Shelach Lecha 5762
Posted on March 23, 2011
by Dov Friedman
One of the most interesting stories in Parashat Shelach Lecha is the story of the 12 spies Moses sent to the land of Israel to survey the land. By the second verse there are already problems with sending the spies. Rashi, the famous 11th century commentator, says that when God “commands” Moses to send spies, he is not commanding Moses but rather telling him that it is permissible to do so if the nation feels like they need human observations. This is a problem because the nation was not able to rely on the word of God who said that Israel was “a land flowing with milk and honey.” This problem is a recurring one for the children of Israel because they often did not trust God’s word: they needed visual evidence.

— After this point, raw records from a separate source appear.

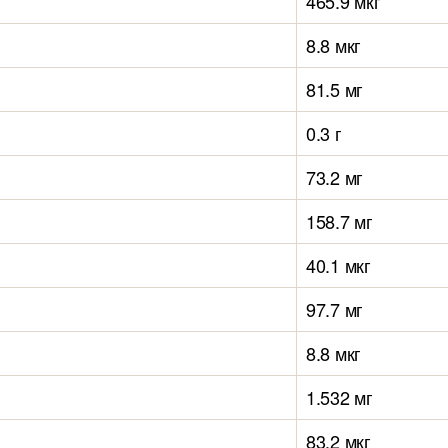
465.9 мкг
8.8 мкг
81.5 мг
0.3 г
73.2 мг
158.7 мг
40.1 мкг
97.7 мг
8.8 мкг
1.532 мг
83.2 мкг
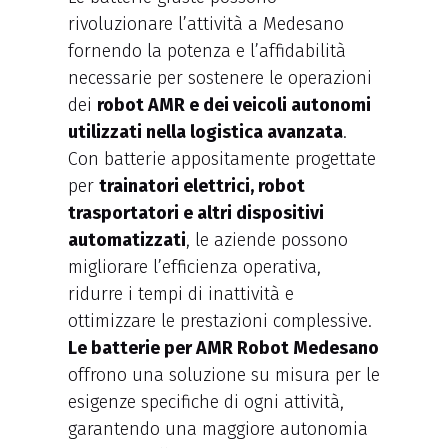
rivoluzionare l’attività a Medesano
fornendo la potenza e l’affidabilità
necessarie per sostenere le operazioni
dei
robot AMR e dei veicoli autonomi
utilizzati nella logistica avanzata
.
Con batterie appositamente progettate
per
trainatori elettrici, robot
trasportatori e altri dispositivi
automatizzati
, le aziende possono
migliorare l’efficienza operativa,
ridurre i tempi di inattività e
ottimizzare le prestazioni complessive.
Le batterie per AMR Robot Medesano
offrono una soluzione su misura per le
esigenze specifiche di ogni attività,
garantendo una maggiore autonomia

Moses then gives clear instructions for what the spies are supposed to do. He tells them to look at three areas. They should observe the topography of Israel, the strength of the people who dwell in the land, and the strength of the cities. According to Nehama Leibowitz, a contemporary commentator, their answer to Moses’ instructions can be broken down into three parts. At first when they return to Moses, they speak favorably, albeit critically, about the land. They say, “it indeed does flow with milk and honey…nevertheless, the people within the land are fierce, and the cities are very strong and fortified…moreover we saw giants in the land…” They reported critically but gave no reason why the children of Israel could not conquer it. When Caleb, one of two spies who spoke only positively, said, “we shall surely go up to the land for we are surely able to conquer it,” the spies became even more pessimistic saying, “we cannot ascend to the land for the other nations are stronger than us.” But the spies were not satisfied to stop there. They took their complaint to the people saying, “[this is] a land which consumes its inhabitants!…” This incident is what forced the children of Israel to wander in the desert for 40 years. The 10 spies save Joshua and Caleb could not put their trust in God, and neither could Israel. It is very clear that they did not revere God based on one Midrashic explanation of the verse “we cannot ascend, for the other nations are strong than us.” The hebrew mimenu can mean “than us” or “than him.” If we substitute, we get “we cannot ascend for the other nations are stronger than him!” – than God. The spies scare the people by telling them that the nations that dwell in Israel are stronger than God himself. This is the cardinal sin of the spies and the children of Israel, and the main reason why they were forced to traverse the desert before entering the land of Israel which they had slandered so unnecessarily.